** Opening TEXT BLOCK block **

Wijesinhe said they liked Puerto Vallarta and were involved in several charity activities sponsored by expats in the Bay of Banderas area. She also loved the weekly art walks in the city. But she was looking for a less expensive place to live and liked the translucent, calm waters of the Gulf of Mexico and Caribbean better than the more turbulent Pacific Ocean.
“We like the emphasis on indigenous culture in Mérida,” Wijesinhe said. “Although Puerto Vallarta had great art and culture, Mérida is immersed in Maya culture with lots of events and traditions centered on the Maya civilization.”
They made the trip from Puerto Vallarta to Mérida by car, which took them four days, including sightseeing stops. They found the Mexican interstate highway system to be both safe and well-maintained, but noted that the number of tolls required for the cross-country trip were quite expensive, more so than what they had experienced in Europe or other places they have driven.
The couple rented a two-bedroom and two-bathroom apartment in a gated community less than 15-minutes from city-center and only an hour or so away from the main historical sites in Yucatán, like Chichén Itzá.
“Our home in Puerto Vallarta was large and too big for us,” she said, “but our new apartment in Mérida is perfect and is just 10,000 pesos, or about US$500 a month. It’s much cheaper and also includes the cost of our Internet connection and cable TV.”
Although Mérida is quite warm year-round, they have been able to hold their electric bill to about 500 pesos a month, mainly by using the air-conditioner at night for just a few months during the year. She told us that they live well on US$1,500 a month expenses in one of the best places to live in Mexico.
Since arriving in Mérida last December, the couple traveled to Cuba and Belize before the pandemic struck the world last March, effectively shutting down international travel and severally limiting local activities. They did, however, travel to Cancún several months ago, visit a few nearby historical sites and local cenotes, which are natural pits or sinkholes created by the collapse of limestone bedrock that exposes groundwater.
“We would like to be more involved with local expat-sponsored activities like we were in Puerto Vallarta,” she said, “but everything is pretty much shut down here. We do get out to drive around the city and see a few things, but it’s difficult. Mérida, though, has a very active Facebook group that is worth joining for the information and community provided.”
Language is not a barrier at all for Wijesinhe. She began studying Spanish while living in Sydney, Australia because she liked the language and was interested in learning.
“When I came, though, I was very basic,” she said. “Now that I have lived in Mexico for nearly two years, though, I consider myself between intermediate and advanced. Although my partner’s first language is Spanish, we tend to speak only in English, so my Spanish skills aren’t being used as much, especially since the arrival of the pandemic.”
With one year of living in Mérida under their belts, the couple now feels at home. The local Maya culture and many activities and events are tops on their list of things they love about living in the city, but the wide variety of nearby historical sites, cenotes and the pristine beaches of the Yucatán Peninsula are also big favorites. Pressed to choose the one thing that makes her most happy about living in Mexico, Wijesinhe clearly chooses lifestyle.
“It’s just really chilled out,” she said. “There’s no stress. I’ve spent time in London, New York and Sydney and it’s completely different. Nobody’s running, nobody’s trying to catch the next whatever.”
The couple’s initial plan was to stay in Mérida for a year and then figure out where they wanted to go next, but they found that they liked their new home so much, they changed their plans.
“I liked it so much that I renewed my temporary residency for three more years,” she said. “So, I think I’m going to stay here as long as it works out.”

** Closing TEXT BLOCK block **

EXPLORE THE MATERIAL:
1. Copy the Mérida passage from "They made the" up to and including "like Chichén Itzá.".
2. Answer these questions from the Mérida passage:
(a) How long did the drive from Puerto Vallarta to Mérida take?
(b) What is the monthly rent for the apartment in Mérida, in pesos?
(c) For how many more years did Wijesinhe renew her temporary residency?
3. For each statement, decide whether it agrees with the Mérida passage. Answer yes or no, and quote the words of the passage that settle it.
(a) The couple mostly speak Spanish with each other.
(b) Their electric bill in Mérida comes to about 500 pesos a month.
(c) The highway tolls on the trip cost less than tolls they had paid in Europe.

** Opening SUPPLIED INFORMATION block **

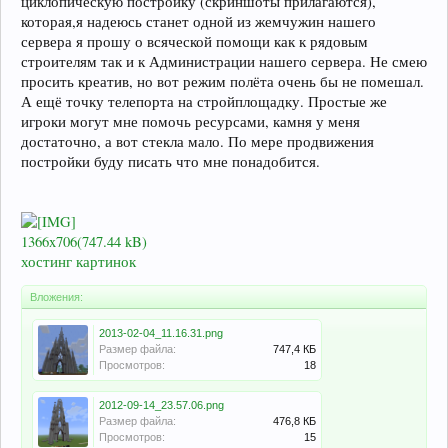
циклопическую постройку (скриншоты прилагаются),
которая,я надеюсь станет одной из жемчужин нашего
сервера я прошу о всяческой помощи как к рядовым
строителям так и к Администрации нашего сервера. Не смею
просить креатив, но вот режим полёта очень бы не помешал.
А ещё точку телепорта на стройплощадку. Простые же
игроки могут мне помочь ресурсами, камня у меня
достаточно, а вот стекла мало. По мере продвижения
постройки буду писать что мне понадобится.
1366x706(747.44 kB)
хостинг картинок
Вложения:
2013-02-04_11.16.31.png
Размер файла:
747,4 КБ
Просмотров:
18
2012-09-14_23.57.06.png
Размер файла:
476,8 КБ
Просмотров:
15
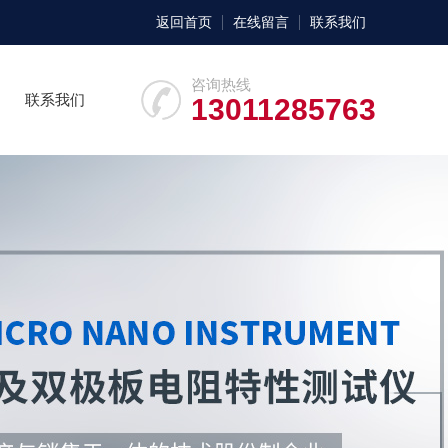
返回首页
在线留言
联系我们
咨询热线
联系我们
13011285763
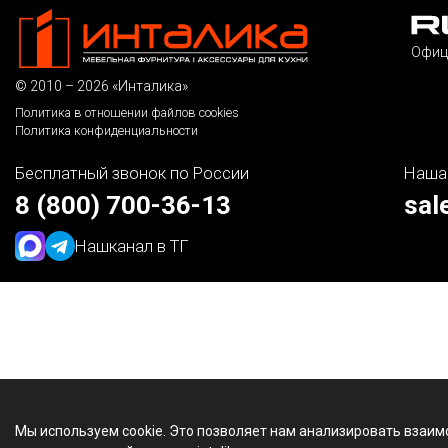
Офиц
© 2010 – 2026 «Инталика»
Политика в отношении файлов cookies
Политика конфиденциальности
Бесплатный звонок по России
Наша
8 (800) 700-36-13
sal
Наш
канал в ТГ
Мы используем cookie. Это позволяет нам анализировать взаим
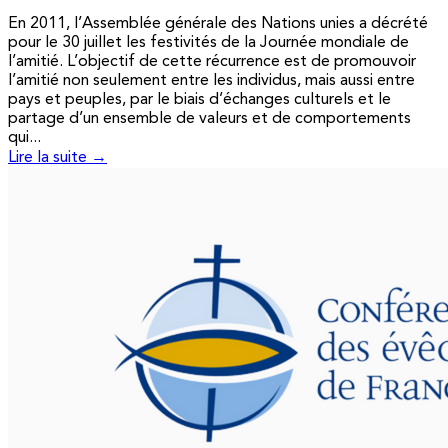
En 2011, l’Assemblée générale des Nations unies a décrété
pour le 30 juillet les festivités de la Journée mondiale de
l’amitié. L’objectif de cette récurrence est de promouvoir
l’amitié non seulement entre les individus, mais aussi entre
pays et peuples, par le biais d’échanges culturels et le
partage d’un ensemble de valeurs et de comportements
qui...
Lire la suite →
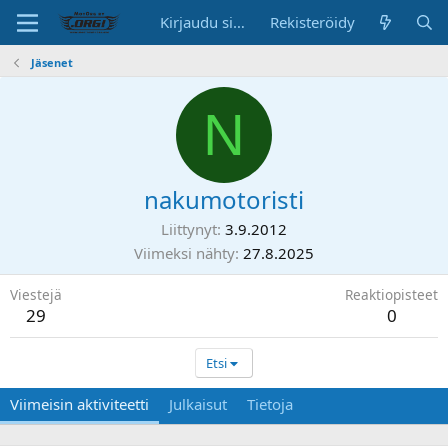
Kirjaudu sisään
Rekisteröidy
Jäsenet
N
nakumotoristi
Liittynyt
3.9.2012
Viimeksi nähty
27.8.2025
Viestejä
Reaktiopisteet
29
0
Etsi
Viimeisin aktiviteetti
Julkaisut
Tietoja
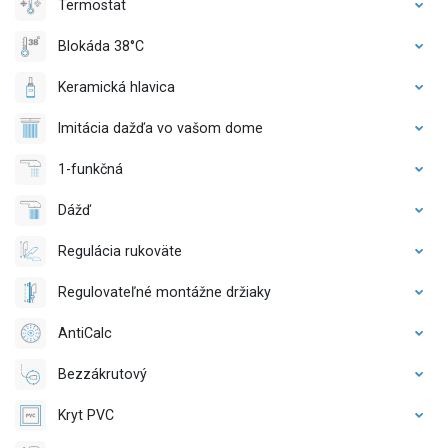
Termostat
Blokáda 38°C
Keramická hlavica
Imitácia dažďa vo vašom dome
1-funkčná
Dážď
Regulácia rukoväte
Regulovateľné montážne držiaky
AntiCalc
Bezzákrutový
Kryt PVC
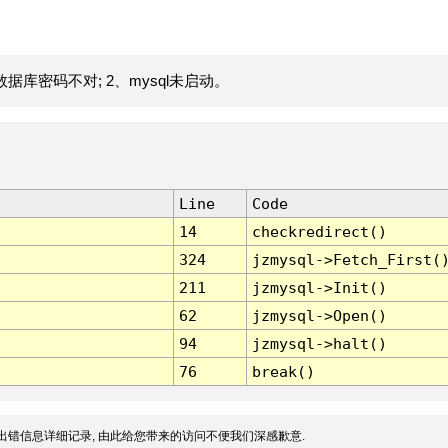
据库密码不对; 2、mysql未启动。
Line
Code
14
checkredirect()
324
jzmysql->Fetch_First(
211
jzmysql->Init()
62
jzmysql->Open()
94
jzmysql->halt()
76
break()
出错信息详细记录, 由此给您带来的访问不便我们深感歉意.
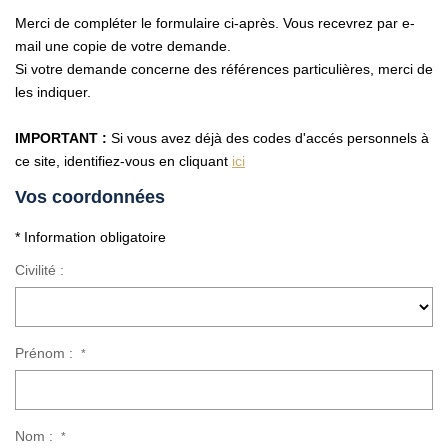
Vendre Avec AGENCE ROYALE
Merci de compléter le formulaire ci-après. Vous recevrez par e-
Nos Actualités
mail une copie de votre demande.
Si votre demande concerne des références particulières, merci de
Avis Clients
les indiquer.
IMPORTANT :
Si vous avez déjà des codes d'accés personnels à
CONTACT
ce site, identifiez-vous en cliquant
ici
EN
Vos coordonnées
* Information obligatoire
Civilité :
Prénom :
*
Nom :
*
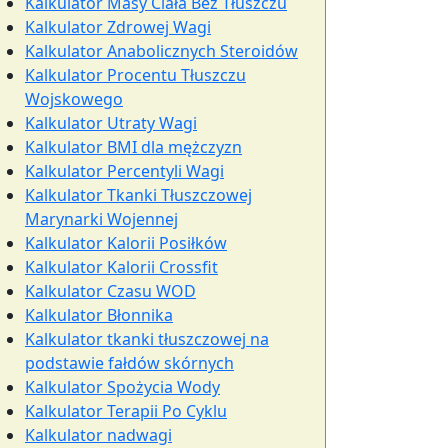
Kalkulator Masy Ciała Bez Tłuszczu
Kalkulator Zdrowej Wagi
Kalkulator Anabolicznych Steroidów
Kalkulator Procentu Tłuszczu
Wojskowego
Kalkulator Utraty Wagi
Kalkulator BMI dla mężczyzn
Kalkulator Percentyli Wagi
Kalkulator Tkanki Tłuszczowej
Marynarki Wojennej
Kalkulator Kalorii Posiłków
Kalkulator Kalorii Crossfit
Kalkulator Czasu WOD
Kalkulator Błonnika
Kalkulator tkanki tłuszczowej na
podstawie fałdów skórnych
Kalkulator Spożycia Wody
Kalkulator Terapii Po Cyklu
Kalkulator nadwagi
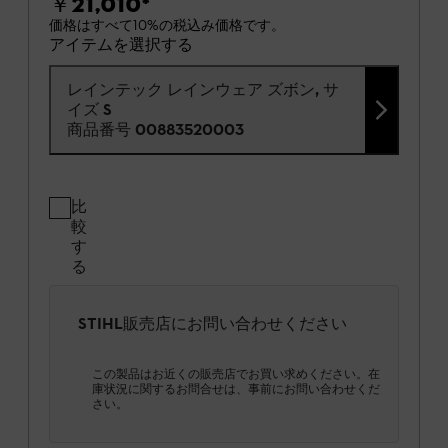
￥21,010
*
価格はすべて10%の税込み価格です。
アイテムを選択する
レインテック レインウェア ズボン, サ
イズ S
商品番号
00883520003
比
較
す
る
STIHL販売店にお問い合わせください
この製品はお近くの販売店でお買い求めください。在
庫状況に関するお問合せは、事前にお問い合わせくだ
さい。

** Closing SUPPLIED INFORMATION block **

TASK ANSWERS:
1.
They made the trip from Puerto Vallarta to Mérida by car, which took them four days, including sightseeing stops. They found the Mexican interstate highway system to be both safe and well-maintained, but noted that the number of tolls required for the cross-country trip were quite expensive, more so than what they had experienced in Europe or other places they have driven.
The couple rented a two-bedroom and two-bathroom apartment in a gated community less than 15-minutes from city-center and only an hour or so away from the main historical sites in Yucatán, like Chichén Itzá.

2.
(a) Four days, including sightseeing stops.
(b) 10,000 pesos (about US$500).
(c) Three more years.

3.
(a) No: "we tend to speak only in English"
(b) Yes: "they have been able to hold their electric bill to about 500 pesos a month"
(c) No: "the number of tolls required for the cross-country trip were quite expensive, more so than what they had experienced in Europe"